__DATA EXTRACT__:

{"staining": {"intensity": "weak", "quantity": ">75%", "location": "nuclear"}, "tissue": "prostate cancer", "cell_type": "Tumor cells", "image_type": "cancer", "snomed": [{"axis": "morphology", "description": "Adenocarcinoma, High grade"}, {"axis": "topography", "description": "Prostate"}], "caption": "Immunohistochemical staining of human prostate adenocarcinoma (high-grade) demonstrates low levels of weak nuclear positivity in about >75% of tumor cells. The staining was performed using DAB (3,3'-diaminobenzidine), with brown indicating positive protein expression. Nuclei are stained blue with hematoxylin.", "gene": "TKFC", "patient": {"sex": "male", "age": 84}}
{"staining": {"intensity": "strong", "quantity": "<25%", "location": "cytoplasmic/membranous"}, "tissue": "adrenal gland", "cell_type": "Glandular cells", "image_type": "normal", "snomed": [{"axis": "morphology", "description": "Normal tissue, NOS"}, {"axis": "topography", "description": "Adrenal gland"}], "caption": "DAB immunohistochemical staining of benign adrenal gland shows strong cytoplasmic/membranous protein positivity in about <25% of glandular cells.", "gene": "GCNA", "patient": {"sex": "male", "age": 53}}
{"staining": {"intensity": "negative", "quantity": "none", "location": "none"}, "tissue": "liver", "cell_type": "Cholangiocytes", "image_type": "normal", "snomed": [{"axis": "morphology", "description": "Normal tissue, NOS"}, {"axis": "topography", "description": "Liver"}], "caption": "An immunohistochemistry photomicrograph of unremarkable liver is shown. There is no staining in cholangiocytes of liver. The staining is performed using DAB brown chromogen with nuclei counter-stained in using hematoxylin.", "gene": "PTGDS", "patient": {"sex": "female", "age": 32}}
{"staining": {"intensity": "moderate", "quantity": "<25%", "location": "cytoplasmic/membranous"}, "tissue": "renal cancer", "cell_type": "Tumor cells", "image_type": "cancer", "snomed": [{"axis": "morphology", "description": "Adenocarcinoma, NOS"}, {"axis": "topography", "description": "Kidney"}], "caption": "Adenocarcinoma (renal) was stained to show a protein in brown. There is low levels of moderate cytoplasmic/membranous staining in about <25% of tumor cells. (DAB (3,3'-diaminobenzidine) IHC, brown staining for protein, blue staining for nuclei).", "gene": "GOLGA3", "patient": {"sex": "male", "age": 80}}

__TASK BRIEF__:
The whole listing, restated word for word, is the expected answer.

__RESULT OF THE EXERCISE__:
{"staining": {"intensity": "weak", "quantity": ">75%", "location": "nuclear"}, "tissue": "prostate cancer", "cell_type": "Tumor cells", "image_type": "cancer", "snomed": [{"axis": "morphology", "description": "Adenocarcinoma, High grade"}, {"axis": "topography", "description": "Prostate"}], "caption": "Immunohistochemical staining of human prostate adenocarcinoma (high-grade) demonstrates low levels of weak nuclear positivity in about >75% of tumor cells. The staining was performed using DAB (3,3'-diaminobenzidine), with brown indicating positive protein expression. Nuclei are stained blue with hematoxylin.", "gene": "TKFC", "patient": {"sex": "male", "age": 84}}
{"staining": {"intensity": "strong", "quantity": "<25%", "location": "cytoplasmic/membranous"}, "tissue": "adrenal gland", "cell_type": "Glandular cells", "image_type": "normal", "snomed": [{"axis": "morphology", "description": "Normal tissue, NOS"}, {"axis": "topography", "description": "Adrenal gland"}], "caption": "DAB immunohistochemical staining of benign adrenal gland shows strong cytoplasmic/membranous protein positivity in about <25% of glandular cells.", "gene": "GCNA", "patient": {"sex": "male", "age": 53}}
{"staining": {"intensity": "negative", "quantity": "none", "location": "none"}, "tissue": "liver", "cell_type": "Cholangiocytes", "image_type": "normal", "snomed": [{"axis": "morphology", "description": "Normal tissue, NOS"}, {"axis": "topography", "description": "Liver"}], "caption": "An immunohistochemistry photomicrograph of unremarkable liver is shown. There is no staining in cholangiocytes of liver. The staining is performed using DAB brown chromogen with nuclei counter-stained in using hematoxylin.", "gene": "PTGDS", "patient": {"sex": "female", "age": 32}}
{"staining": {"intensity": "moderate", "quantity": "<25%", "location": "cytoplasmic/membranous"}, "tissue": "renal cancer", "cell_type": "Tumor cells", "image_type": "cancer", "snomed": [{"axis": "morphology", "description": "Adenocarcinoma, NOS"}, {"axis": "topography", "description": "Kidney"}], "caption": "Adenocarcinoma (renal) was stained to show a protein in brown. There is low levels of moderate cytoplasmic/membranous staining in about <25% of tumor cells. (DAB (3,3'-diaminobenzidine) IHC, brown staining for protein, blue staining for nuclei).", "gene": "GOLGA3", "patient": {"sex": "male", "age": 80}}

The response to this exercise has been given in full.